Si rien n’est fait pour ajuster les prix à la pompe des hydrocarbures, les opérateurs pétroliers pourraient mettre la clef sous le paillasson, le ministre de l’Economie et des Finances, Alousséni Sanou, n’ayant pas favorablement accueilli leur demande d’audience pour des pourparlers directs en vue d’une solution négociée, acceptable pour tous.
La paix sociale a un coût à payer. Mais, au Mali, l’Etat veut visiblement tout avoir sans délier les cordons de la bourse. Il en est ainsi du blocage, par les autorités, du prix à la pompe des hydrocarbures, malgré un contexte de tensions mondiales et la forte demande en carburants résultant de la reprise des activités après la fin des restrictions sanitaires concernant le coronavirus. Aucune compensation ou en tout cas très peu d’efforts consentis pour les pétroliers. Qui plus est, le Mali est placé sous embargo par la Communauté économique des Etats de l’Afrique de l’Ouest (Cédéao) et l’Union économique et monétaire ouest-africaine (Uémoa), ce qui oblige les opérateurs à faire souvent de longs trajets en vue de l’approvisionnement correct du pays avec, naturellement, des coûts induits. Cependant, l’Etat continue à faire le dos rond. Du coup, c’est le blues dans le secteur. Dans un communiqué de presse publié ce 14 février 2022 dont une copie nous est parvenue, la Commission de suivi du mécanisme de taxation des produits pétroliers enfonce le clou, avec le maintien des prix indicatifs plafonds à la pompe comme suit : supercarburant sans plomb (663 Fcfa le litre), gasoil (593 Fcfa le litre), distillat diesel oil – DDO (593 Fcfa le litre), fuel-oil 180 (421 Fcfa le litre). Les prix du pétrole lampant et du Jet A1 sont libres. Il n’en fallait pas plus pour jeter l’émoi sur le monde des importateurs d’hydrocarbures qui ne savent plus à quel saint se vouer. Aujourd’hui plus que jamais, les pétroliers locaux craignent pour le maintien de leurs entreprises et la pérennité des emplois créés, dans la mesure où l’Etat ne leur a encore versé aucune compensation, depuis pratiquement deux ans.

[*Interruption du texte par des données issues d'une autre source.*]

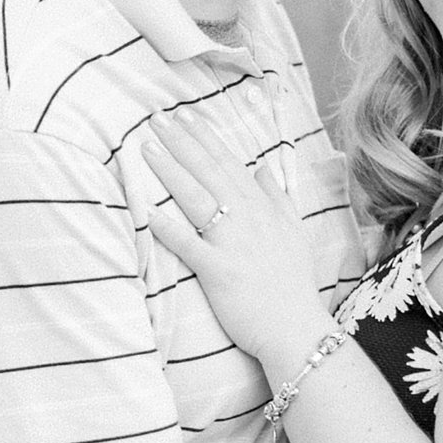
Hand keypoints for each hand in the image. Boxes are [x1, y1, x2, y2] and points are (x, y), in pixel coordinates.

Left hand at [141, 115, 333, 366]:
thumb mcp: (293, 231)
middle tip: (156, 117)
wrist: (296, 328)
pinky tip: (146, 212)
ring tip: (146, 148)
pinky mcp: (219, 272)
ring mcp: (233, 244)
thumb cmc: (291, 282)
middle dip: (182, 142)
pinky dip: (168, 229)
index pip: (228, 163)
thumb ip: (277, 196)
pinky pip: (189, 246)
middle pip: (209, 172)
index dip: (205, 137)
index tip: (184, 115)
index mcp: (261, 208)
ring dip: (171, 172)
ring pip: (197, 200)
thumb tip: (264, 166)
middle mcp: (248, 219)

Le beurre et l’argent du beurre pour l’Etat
Il faut dire que les prix maintenus en ce mois de février 2022 sont les mêmes en vigueur depuis novembre 2020, soit près de 16 mois alors que la reprise post-Covid a accru la demande mondiale en hydrocarbures. En Europe, après des semaines de niveaux-records, la hausse des prix se poursuit, annonce une source. “Les prix du pétrole sont mis sous tension au niveau mondial en raison de la reprise économique post-restrictions sanitaires, mais également par les tensions croissantes entre l’Ukraine et la Russie qui pourraient menacer l’offre pétrolière. La peur de l’escalade des tensions dans la crise, d’une ampleur jamais vue depuis la fin de la Guerre froide, a ainsi poussé le prix du Brent au-dessus de la barre des 95 dollars le baril”, constate pour sa part l’Agence France Presse (Afp).
En conséquence, les prix du carburant flambent aux Etats-Unis, en Europe et un peu partout en Afrique. A telle enseigne que le président américain, Joe Biden, a récemment demandé à l’Autorité américaine de la concurrence de se pencher sur le comportement “éventuellement illégal” des compagnies pétrolières.C’est dire que nos opérateurs économiques du pétrole achètent très cher leurs produits sur le marché international, mais ils sont contraints de les revendre aux prix fixés de l’Etat, soucieux du maintien de la paix sociale sans autre forme de procès.Il y a forcément un gap à combler, sinon une injustice à réparer pour sauver des entreprises… au bord de la banqueroute.